◆ Work instructions
Copy out every line of the items below word for word, omitting the pictures.

◆ Dataset excerpts
+ + + + +
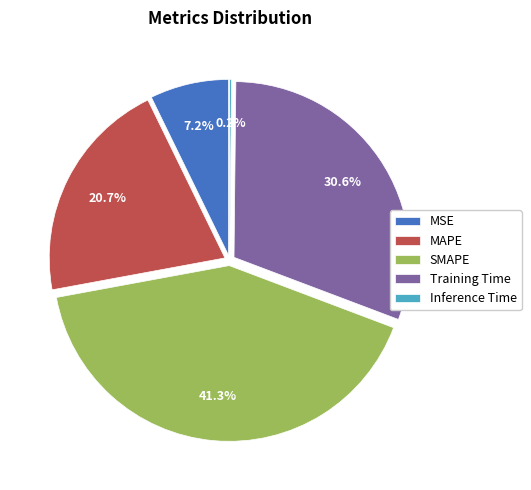

Does any single category account for the majority?

No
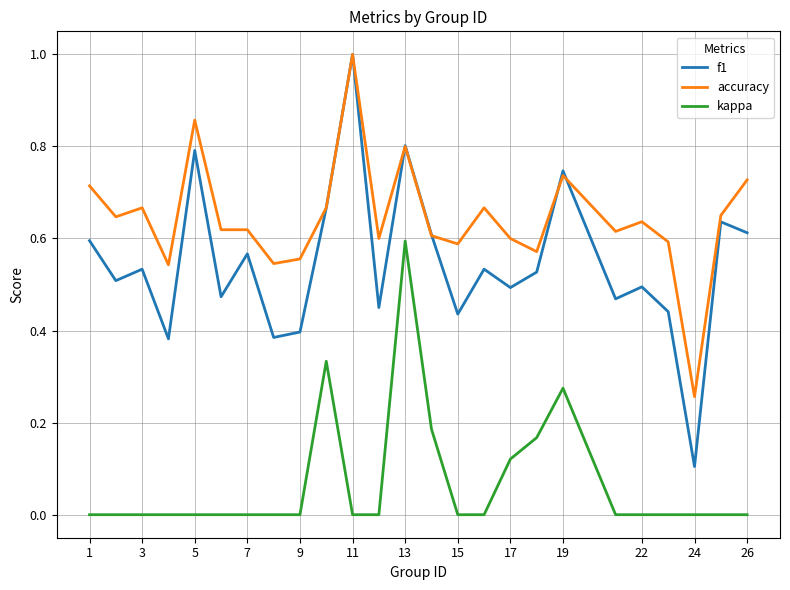

What is the greatest value displayed?

1.0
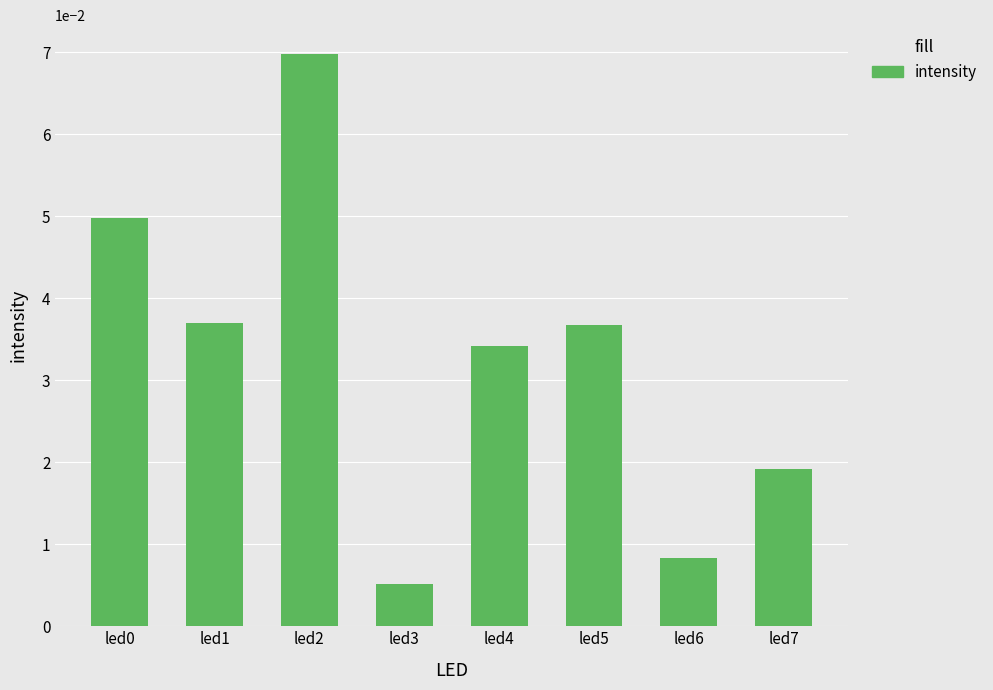

At which category does the chart reach its peak across all series?

led2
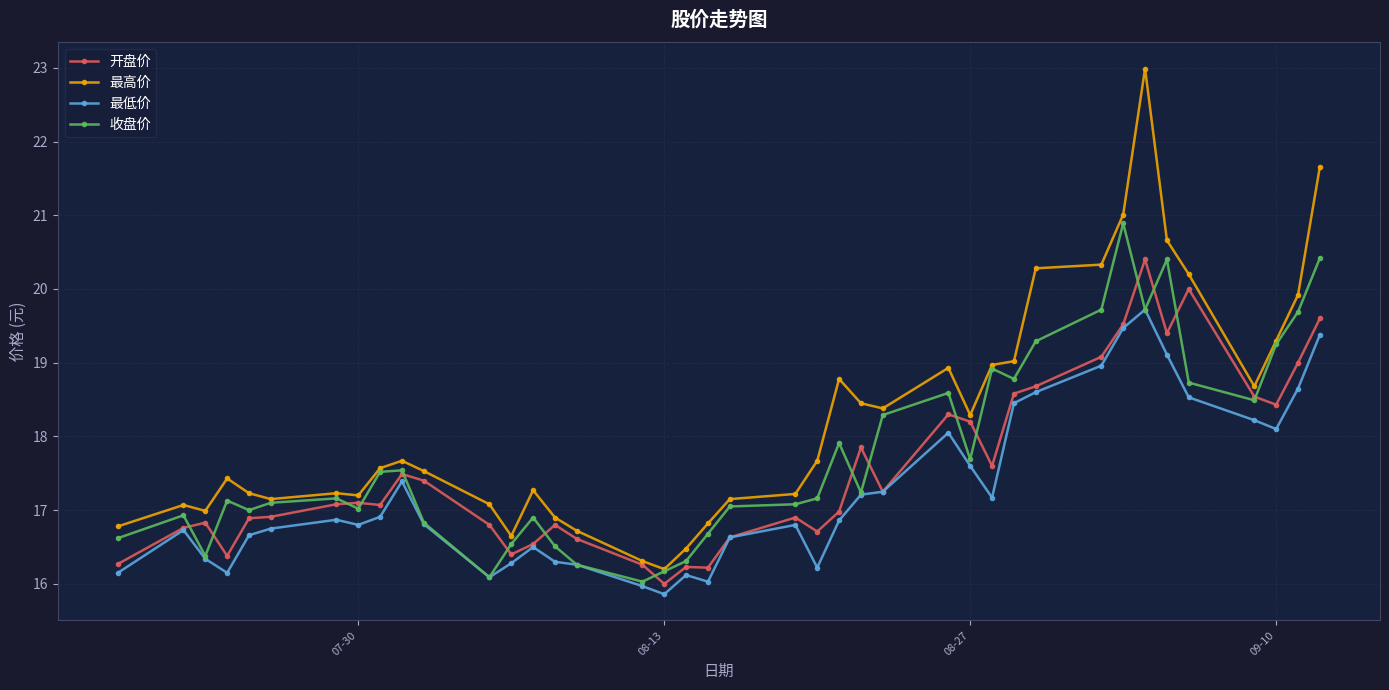

List the series in order of their peak value, highest first.

最高价, 收盘价, 开盘价, 最低价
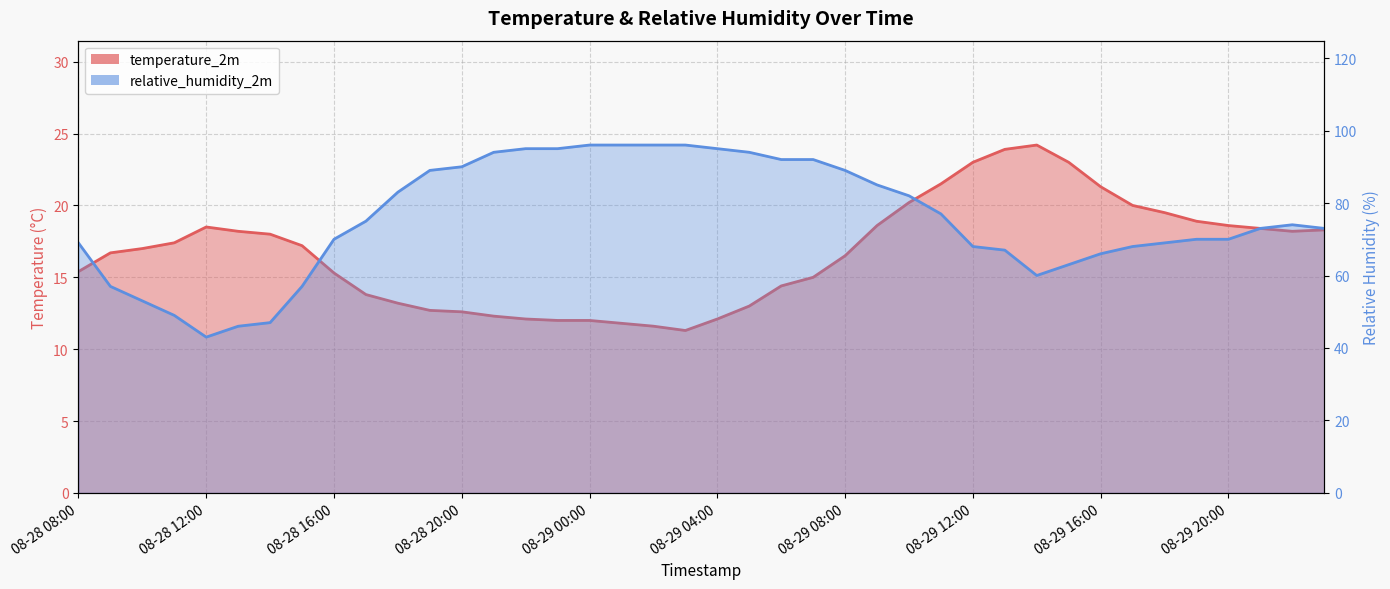

The value of temperature_2m at 08-29 20:00 is 18.6. True or false?

True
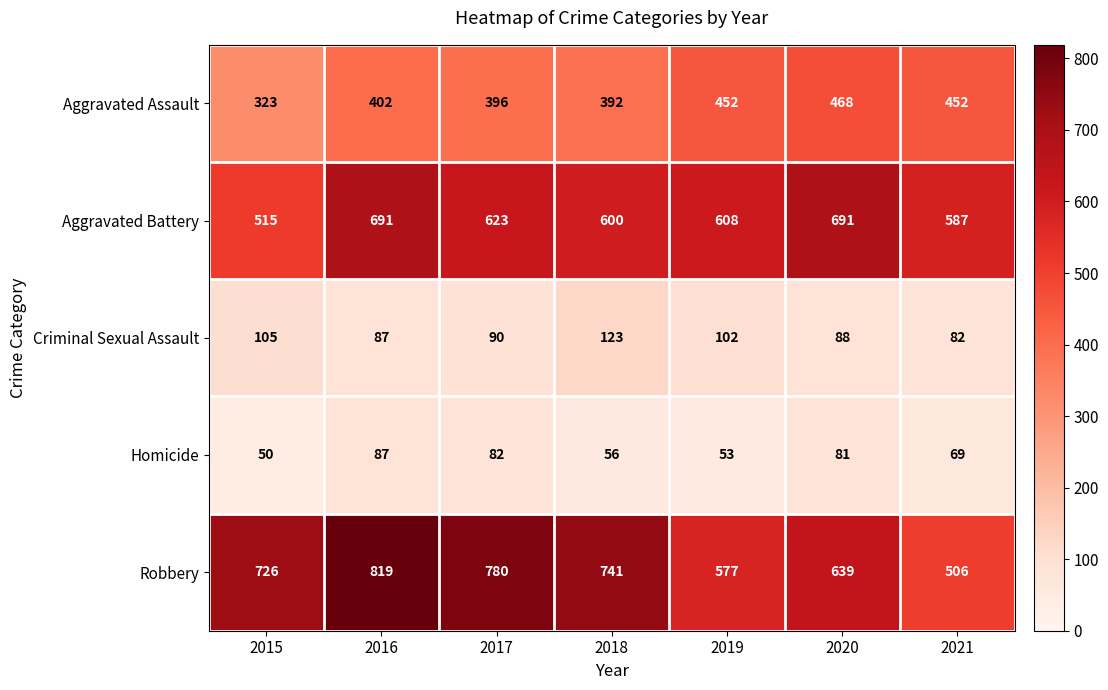

What is the difference between the maximum and second lowest values in the Aggravated Battery series?

104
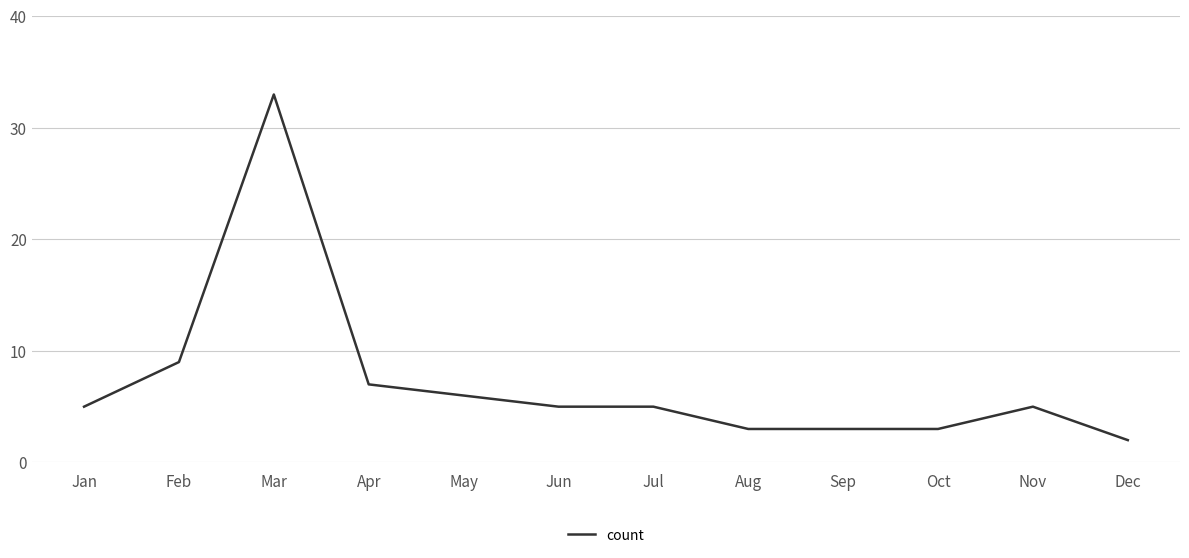

What is the difference between the maximum and minimum values?

31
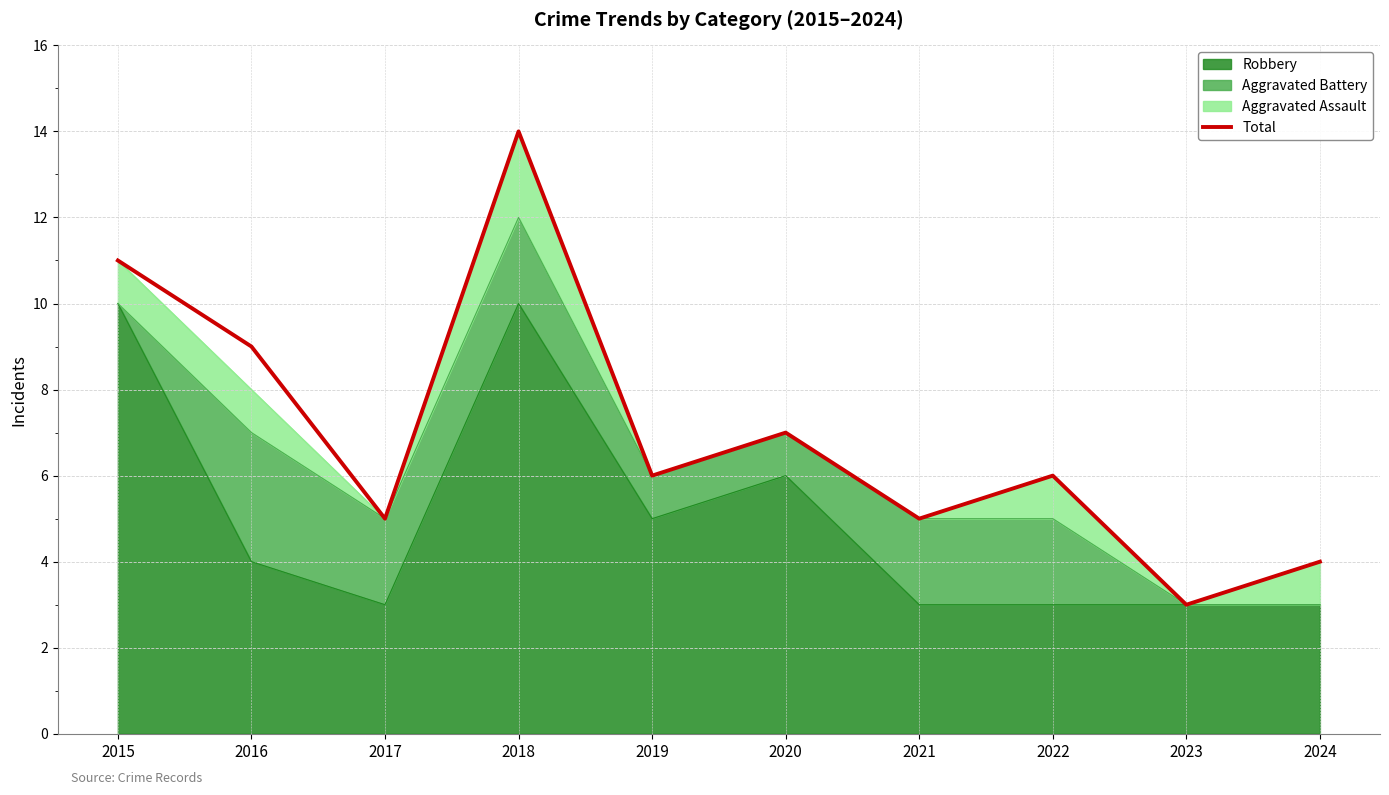

What is the approximate value at 2016, to the nearest 10?

10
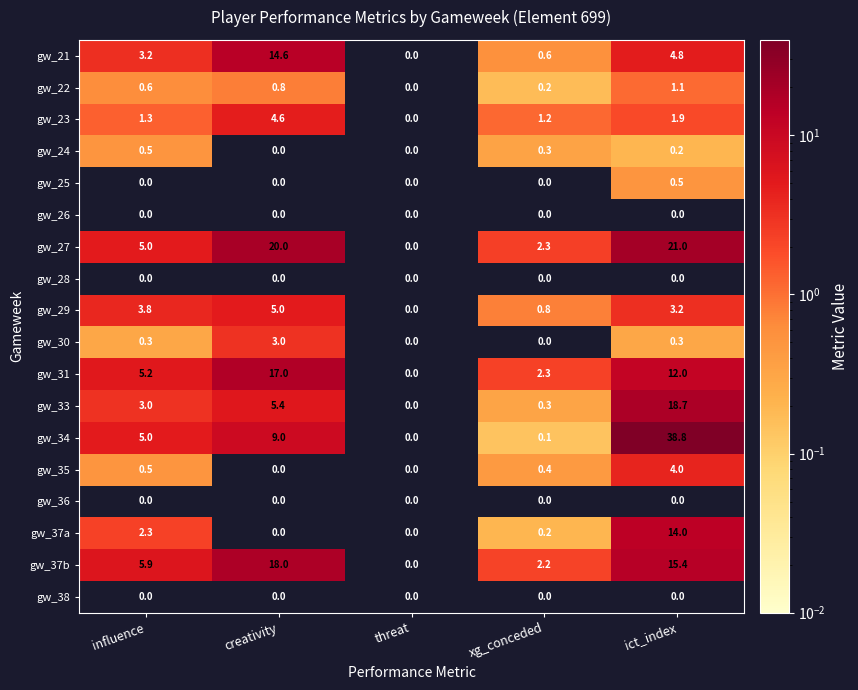

Rank the categories by gw_33 value from highest to lowest.

ict_index, creativity, influence, xg_conceded, threat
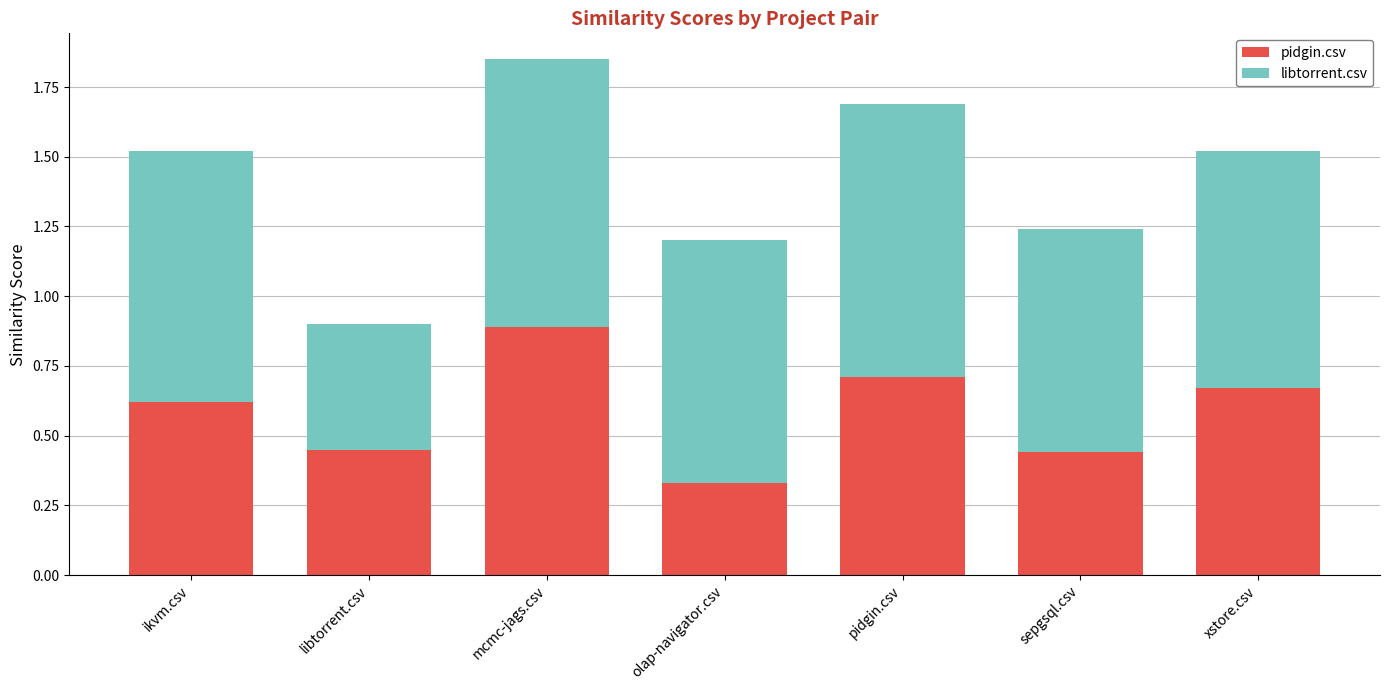

How many pidgin.csv values are between 0 and 1?

7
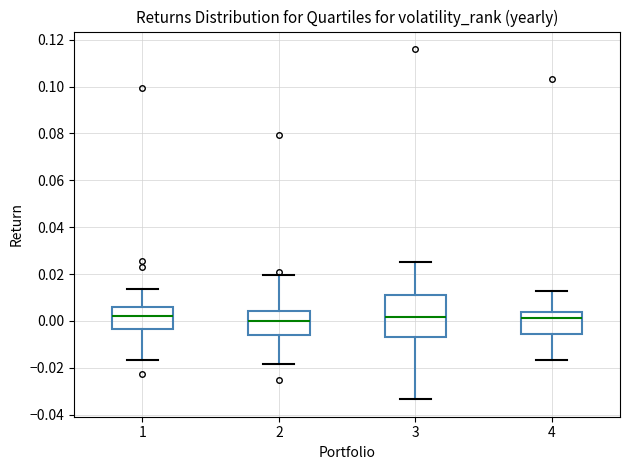

Where does the median line of the box at x = 1 sit on the y-axis? The values are not printed on the chart, so give them approximately, as read against the axis.

0.002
+ + + + +
◆ Your solution
Does any single category account for the majority?

No

What is the greatest value displayed?

1.0

At which category does the chart reach its peak across all series?

led2

List the series in order of their peak value, highest first.

最高价, 收盘价, 开盘价, 最低价

The value of temperature_2m at 08-29 20:00 is 18.6. True or false?

True

What is the difference between the maximum and second lowest values in the Aggravated Battery series?

104

What is the difference between the maximum and minimum values?

31

What is the approximate value at 2016, to the nearest 10?

10

Rank the categories by gw_33 value from highest to lowest.

ict_index, creativity, influence, xg_conceded, threat

How many pidgin.csv values are between 0 and 1?

7

Where does the median line of the box at x = 1 sit on the y-axis? The values are not printed on the chart, so give them approximately, as read against the axis.

0.002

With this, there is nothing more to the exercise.